### TASKS TO CARRY OUT
A: In the fishing passage, on which shore do most of the mats of dead grass lie?
B: Reproduce word for word the part of the fishing passage starting at "Potholes lying next" and ending at "the food chain.".

### READING PASSAGE

☆ ☆ ☆ ☆

Locating fish within the meadows normally requires finding one of two things, either potholes within the beds or large mats of dead vegetation. The potholes, or sand pockets, as some refer to them, appear as pale, cream-colored spots within the darker, emerald beds. They can be found near land in the shallows or farther offshore; most hold fish at some time or another, especially those adjacent to other features.

Potholes lying next to mats of dead grass almost always hold at least a few fish. The persistent winds help form the mats by driving floating vegetation onto the bank. Since the prominent wind in south Texas is a southeast wind, most of the mats lie on the west shore, along the famous King Ranch. A haven for all kinds of small sea creatures, these mats are the anchor for the first link in the food chain.

Focusing on potholes near the mats is a good way to find trout and redfish, but there are other fish-holding features within the mats themselves. When tides are relatively high, water will cover them entirely, creating a super shallow lagoon above the spongy, soft layers of rotting strands. Tiny fish and other organisms occupy these skinny puddles, probably as a way to escape the predators who can‘t go there.

Slight depressions in the edges of the mats create highways between the tidal puddles atop the mats and the deeper waters of the bay. These corridors become ambush points where deadly encounters occur, especially when tide levels drop and leave the tops of the mats high and dry. The ends and margins of the mats always have potential to concentrate schools of fish as well.

The sand bars in the Laguna Madre also consistently hold fi sh. Two types of bars exist in this old bay, those made by currents and wind and those made by the hands of man. Natural bars exist on both sides of the bay, more prominently on the east side, where a meandering whitish dropoff runs along much of the shoreline. The edges of that sand bar slope off rather sharply in many places and are not among the best places in the Lagoon to find fish regularly.

☆ ☆ ☆ ☆

### LISTED ENTRIES
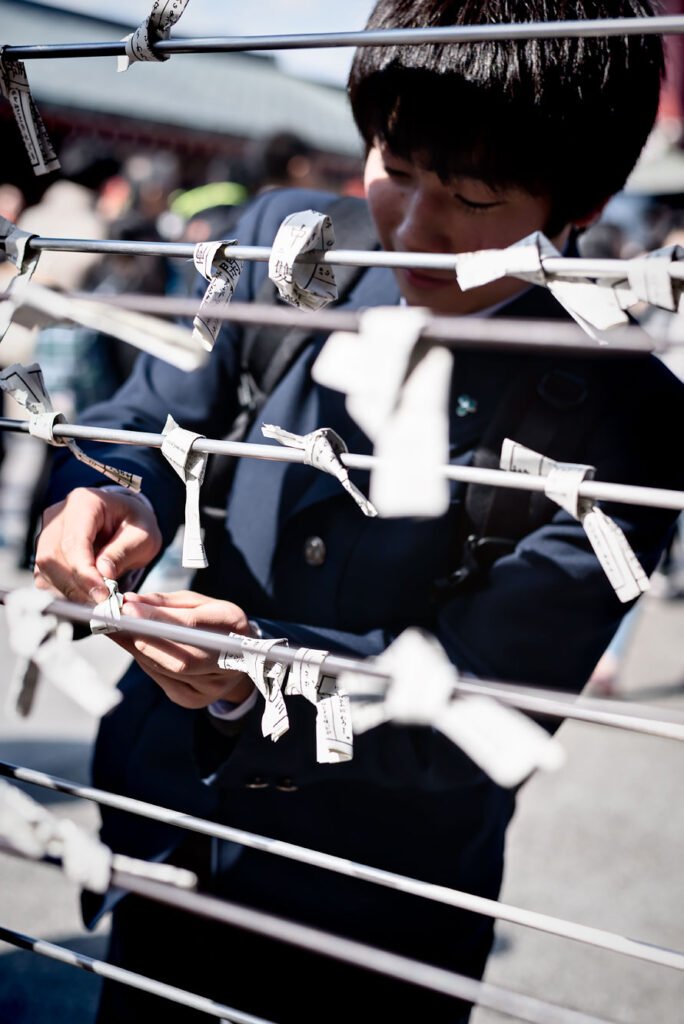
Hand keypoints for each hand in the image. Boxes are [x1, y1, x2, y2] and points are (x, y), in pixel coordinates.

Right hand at [34, 487, 161, 602]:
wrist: (126, 521)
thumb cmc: (135, 525)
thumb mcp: (143, 536)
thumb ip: (123, 552)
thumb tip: (103, 573)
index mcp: (84, 503)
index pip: (74, 542)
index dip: (84, 572)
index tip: (102, 595)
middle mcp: (59, 516)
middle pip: (53, 558)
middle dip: (76, 586)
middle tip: (101, 603)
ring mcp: (48, 533)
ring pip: (45, 569)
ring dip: (69, 591)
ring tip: (96, 600)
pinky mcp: (45, 550)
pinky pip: (45, 576)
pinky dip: (64, 590)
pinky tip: (85, 595)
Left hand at [114, 590, 256, 708]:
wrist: (240, 657)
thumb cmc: (215, 623)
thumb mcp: (198, 603)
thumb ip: (166, 602)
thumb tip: (130, 602)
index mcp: (234, 627)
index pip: (192, 625)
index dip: (157, 618)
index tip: (128, 608)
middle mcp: (229, 661)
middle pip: (181, 657)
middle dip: (143, 639)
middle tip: (115, 622)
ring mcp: (213, 686)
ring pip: (167, 670)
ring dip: (138, 650)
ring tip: (119, 631)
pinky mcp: (195, 699)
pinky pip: (162, 680)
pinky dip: (146, 662)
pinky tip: (137, 647)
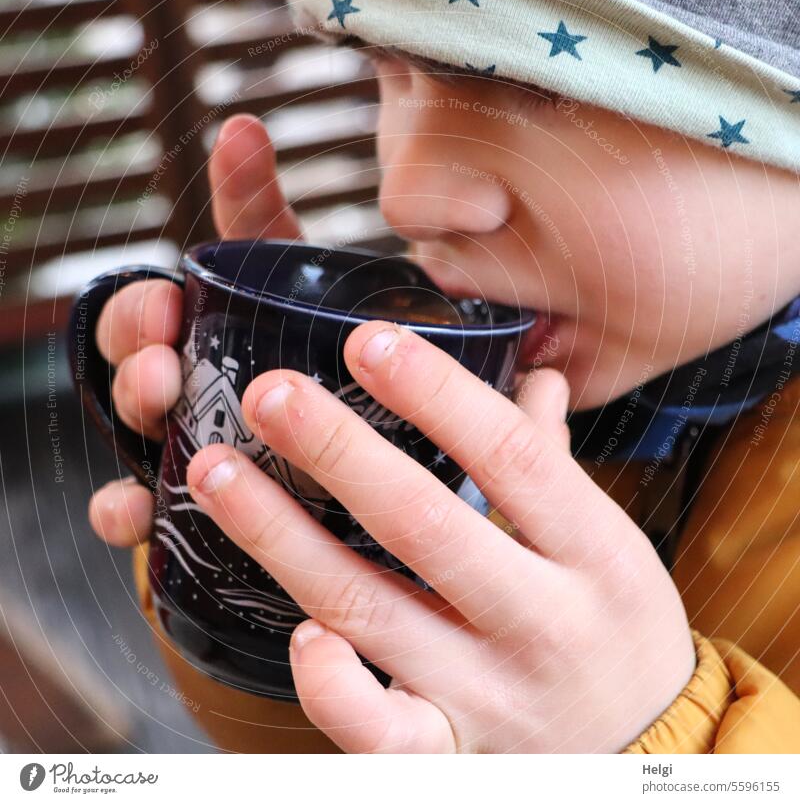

☆ ☆ ☆ ☆

### SET OF ANSWERS
A: Most of the mats lie on the west shore, along the King Ranch.

B:
Potholes lying next to mats of dead grass almost always hold at least a few fish. The persistent winds help form the mats by driving floating vegetation onto the bank. Since the prominent wind in south Texas is a southeast wind, most of the mats lie on the west shore, along the famous King Ranch. A haven for all kinds of small sea creatures, these mats are the anchor for the first link in the food chain.